Soil samples are collected to determine if subsurface contamination is present. This contamination could be inorganic elements and compounds, such as heavy metals, but more commonly are components from fuels or solvent contamination. Where those chemicals are volatile organic compounds (VOCs), the sample collection process can have a significant impact on the accuracy of the data derived from laboratory analysis of the samples.

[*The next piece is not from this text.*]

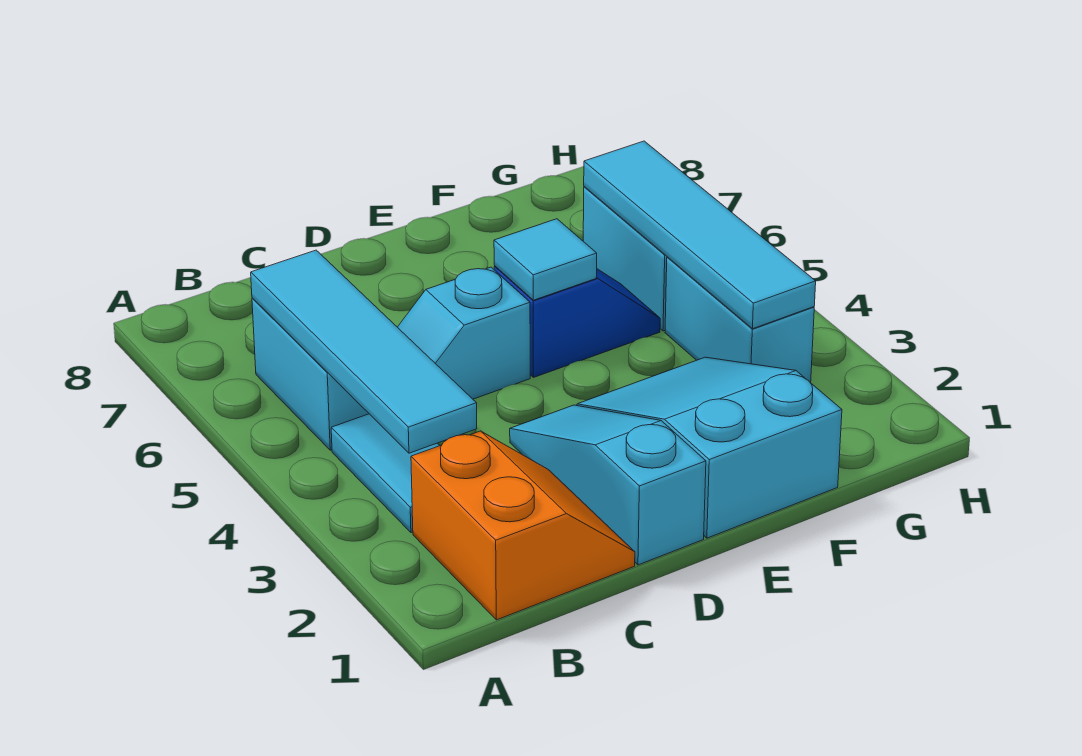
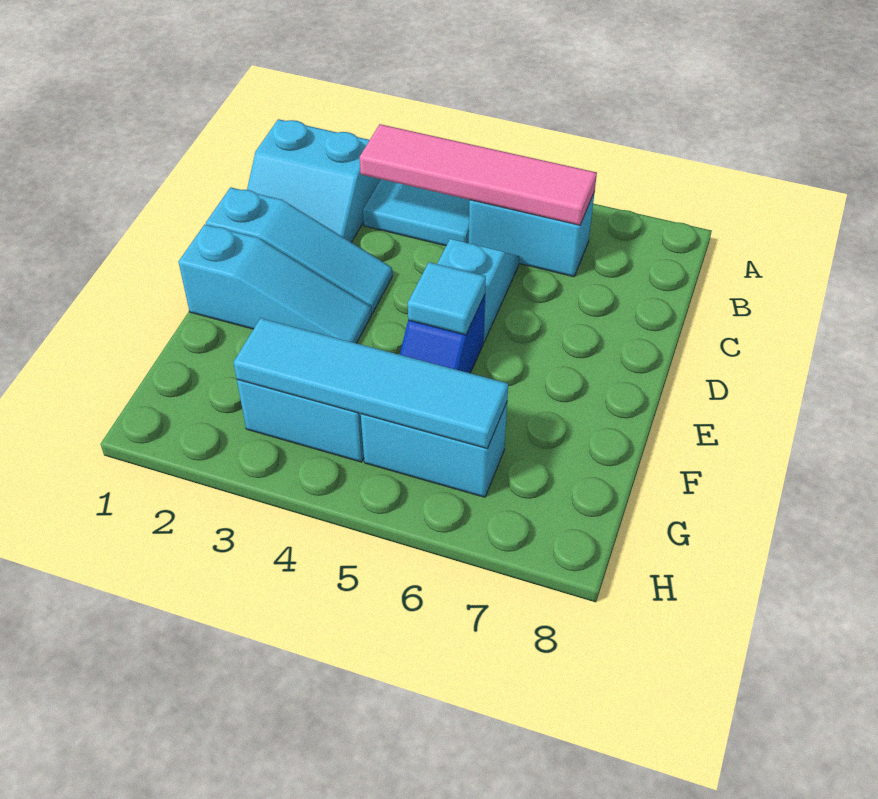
orange 2x2 slope [411,431,635,620] -> cyan 2x2 slope [247,119,380,242]
cyan 1x4 tile [251,250,477,453] -> pink 1x4 tile [360,124,597,225]
cyan 2x3 slope [577,357,842,538] -> cyan 1x3 slope [179,224,371,343]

Why Should I Choose To Soil Sample?
Soil samples are collected for a variety of reasons, including contaminated land investigations, assessment of site remediation progress or completion, real estate property transfer due diligence, and prior to building construction to avoid potential intrusion of VOC vapors into building structures.
What Benefits Will I Get?
Analysis of soil samples can tell you if contamination is present in the subsurface, allowing you to determine the best course of action at that site.
How Do I Do It?
Soil cores are collected, then opened and screened at the surface. After this, sub-core samples are collected. Soil samples for VOCs are most commonly collected using hand sampling tools, such as QED’s Terra Core® and EasyDraw® samplers, then placed in laboratory vials that contain preservatives to minimize changes in sample chemistry. They can also be collected using QED’s En Core sampling tool that holds the sample in an airtight module that is shipped directly to the laboratory for analysis, eliminating the need to preserve the sample in the field.